The state Senate primaries will be held in mid-September, sharing the ballot with Cynthia Nixon, who is challenging Gov. Andrew M. Cuomo. Ocasio-Cortez and Nixon endorsed each other Monday, and Nixon has argued the same energy that drove this week’s upset will drive her own; the governor has called the races “apples and oranges.”

Two officials who worked on Crowley’s campaign said Jeffrey Klein should be concerned about Ocasio-Cortez’s victory, particularly if she uses her newfound influence and campaigns against him.

Ousting the former IDC members has been a top priority of New York progressives for months, with phone banking to identify voters in their districts dating back to November.

“There is a lot of cross-pollination between the grass-roots folks who were powering Ocasio-Cortez’s campaign and those interested in insurgent campaigns for state Senate,” said Lisa DellAquila, co-leader of TrueBlue NY, an activist group. Jeffrey Klein, who confirmed the parade anecdote (“He wasn’t happy,” Klein recalled of Crowley), said the difference between him and the defeated congressman is his own constant presence in the district, which even Klein’s critics have acknowledged.

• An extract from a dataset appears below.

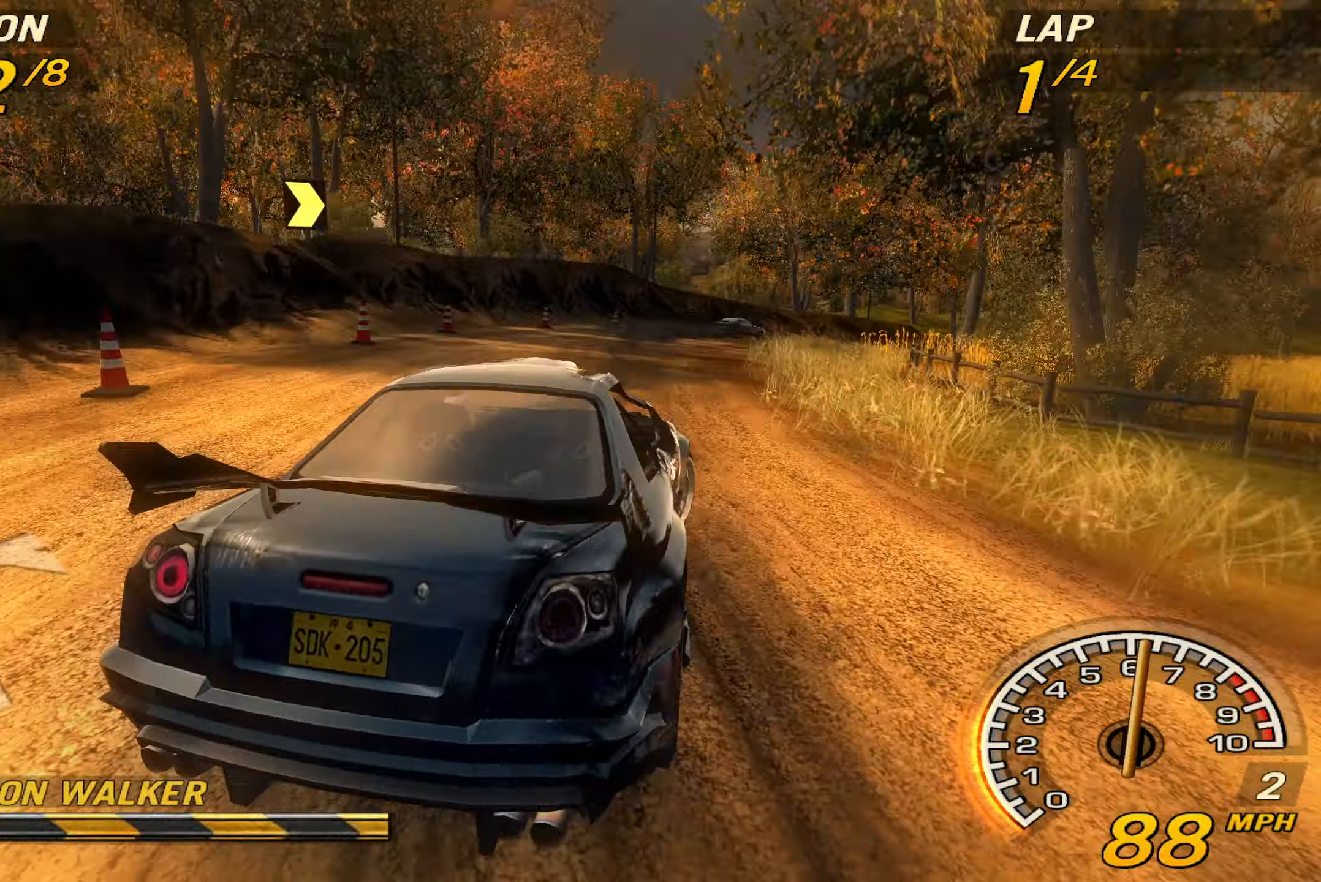
{"buttons": ["R2"], "left_stick": "right", "events": []}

“This is what I do,” Klein said of being a politician. “Seven days a week.”

On Saturday evening, he said, he was knocking on doors in an apartment complex just hours after Ocasio-Cortez had been there. “Almost to a one,” Klein said of residents, “they said they were voting for her because they didn’t know who their congressman was.”

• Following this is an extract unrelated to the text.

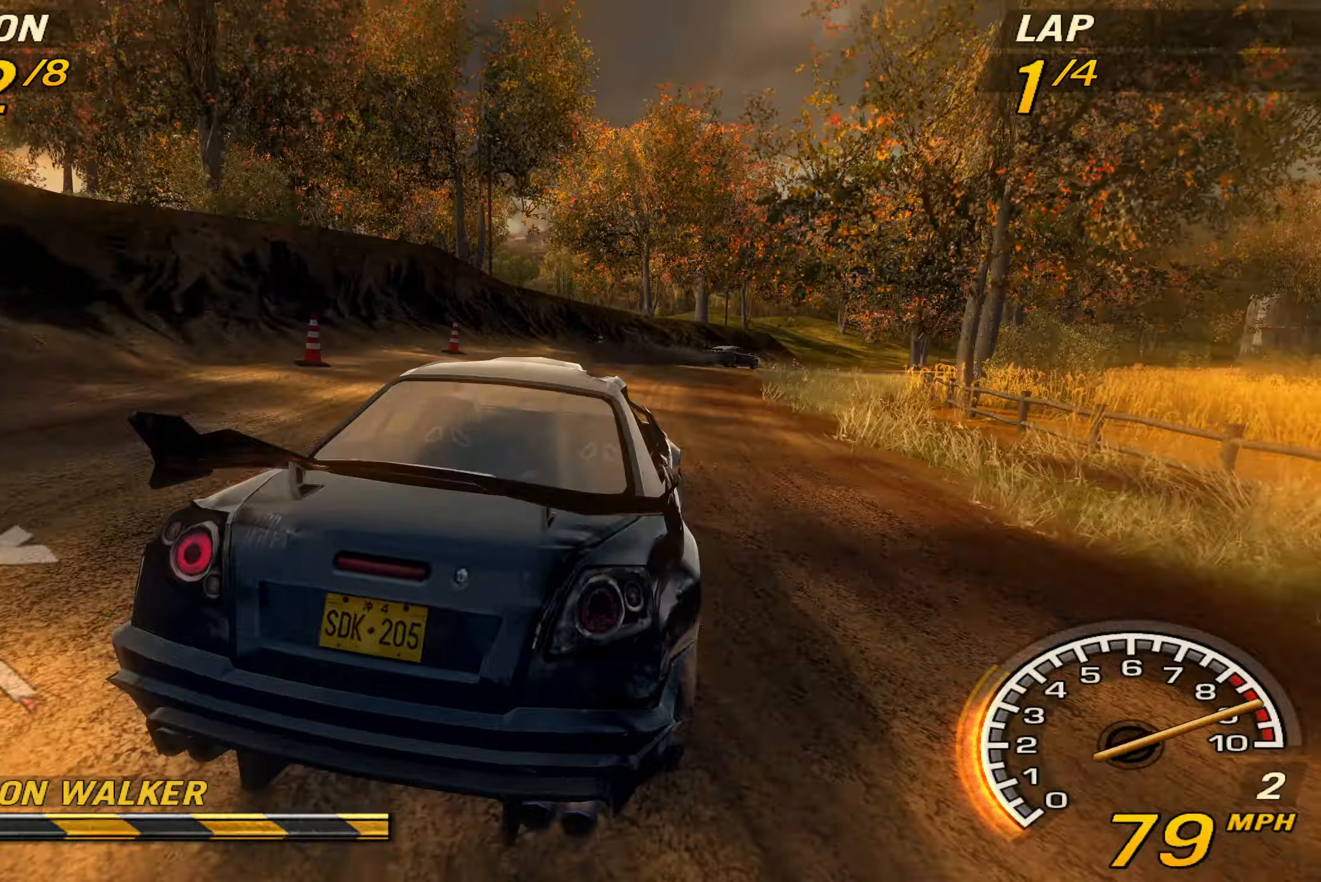
{"buttons": [], "left_stick": "right", "events": [[166, "R2", "up"]]}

Klein touted his legislative accomplishments, such as gun control and paid family leave; his opponents cite the long progressive wish list he helped bottle up by empowering Republicans.

He also called Biaggi accepting Johnson’s endorsement “bizarre.” “I find it strange that my opponent would accept an endorsement from somebody who was one of the loudest supporters of Joe Crowley,” Klein declared.

For Biaggi, the endorsement of SEIU 32BJ is one of her most significant to date. Hector Figueroa, the union’s leader, said Klein had declined to sit for an endorsement interview, as did state Sen, Diane J. Savino of Staten Island, another former member of the IDC. The IDC formally disbanded this spring, in a deal brokered by Cuomo, to reunite with the mainline Senate Democrats. Cuomo had for years tacitly supported the split among them, as it allowed him greater leverage in legislative negotiations.

Nixon made Cuomo’s blessing of the arrangement, which helped keep Republicans in power, a centerpiece of her early campaign. The group dissolved soon after.

But Figueroa remains skeptical of just how dead the IDC is. He said Klein had “betrayed” unity deals before and feared they could regroup.

“I see the IDC as a zombie, and only a blow in the head can kill a zombie,” he said of targeting Klein.

Jessica Ramos, a 33-year-old former aide to de Blasio who is challenging Peralta in Queens, said she had crossed paths with Ocasio-Cortez on the campaign trail in recent months and hoped “to speak to her soon” about her own race.

Peralta declined to be interviewed. His staff instead sent a statement calling him “a fixture within the community he lives in with his family.”

Theotherformer IDC members facing challengers are state Sens. Jesse Hamilton of Brooklyn, Marisol Alcantara in Manhattan, Tony Avella in Queens, David J. Valesky in the Syracuse area and David Carlucci in the Hudson Valley.

Biaggi said she watched Tuesday’s election returns in her campaign’s headquarters: her house.

“It makes you feel like you’re part of something bigger than yourself, and you are,” she said of Ocasio-Cortez’s victory. “It felt like the future isn’t dim. It just felt like there is hope.”